Une partie de la nouvelle génération, née à l’heure d’internet, récuse comme scandaleuse l’idée d’une hiérarchie des livres et des écrivains où trôneraient, à son sommet, les chefs-d’oeuvre de la littérature légués par les siècles. Affirmer la supériorité de Chateaubriand ou de Victor Hugo sur une personnalité « vue à la télé » ou un livre de « dark romance » fabriqué de façon industrielle est souvent ressenti comme une offense à la démocratie. L’égale valeur de tout livre imprimé prend pour de nombreux jeunes gens un caractère d’évidence. Dans ce relativisme général, le libre choix du consommateur doit prévaloir, ce qui autorise toutes les démagogies. Jean-Michel Delacomptée, à qui on emprunte l’exemple du «Club des cinq», l’a souligné dans un magnifique essai, Notre langue française (Fayard, 2018). Il s’inquiète de voir louées, jusque par l’éducation nationale, « des œuvres de fiction publiées depuis peu et qui, outre une valeur incertaine, coincent dans leur époque les juvéniles lecteurs. Ouvrir ces romans, c’est allumer la télévision. Pas seulement celle des séries américaines, mais des “news”, avec une prédilection pour le sanglant, les faits divers sordides, ainsi que pour les drames politiques et les questions sociales toujours abordés sous l’angle du conformisme esthétique et moral. »

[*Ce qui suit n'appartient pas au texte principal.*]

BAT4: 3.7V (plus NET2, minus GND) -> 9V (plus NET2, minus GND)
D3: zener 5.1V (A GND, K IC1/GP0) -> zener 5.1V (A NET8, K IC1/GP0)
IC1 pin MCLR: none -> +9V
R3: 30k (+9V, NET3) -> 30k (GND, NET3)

Il demeurera toujours, peut-on espérer, des lieux pour étudier les géants de la littérature, de tous les collèges et lycées qui ont la chance de bénéficier de professeurs de français exigeants jusqu’aux hypokhâgnes et khâgnes. Et il y aura toujours, assurément, des lecteurs pour les chefs-d’œuvre. Reste à savoir combien.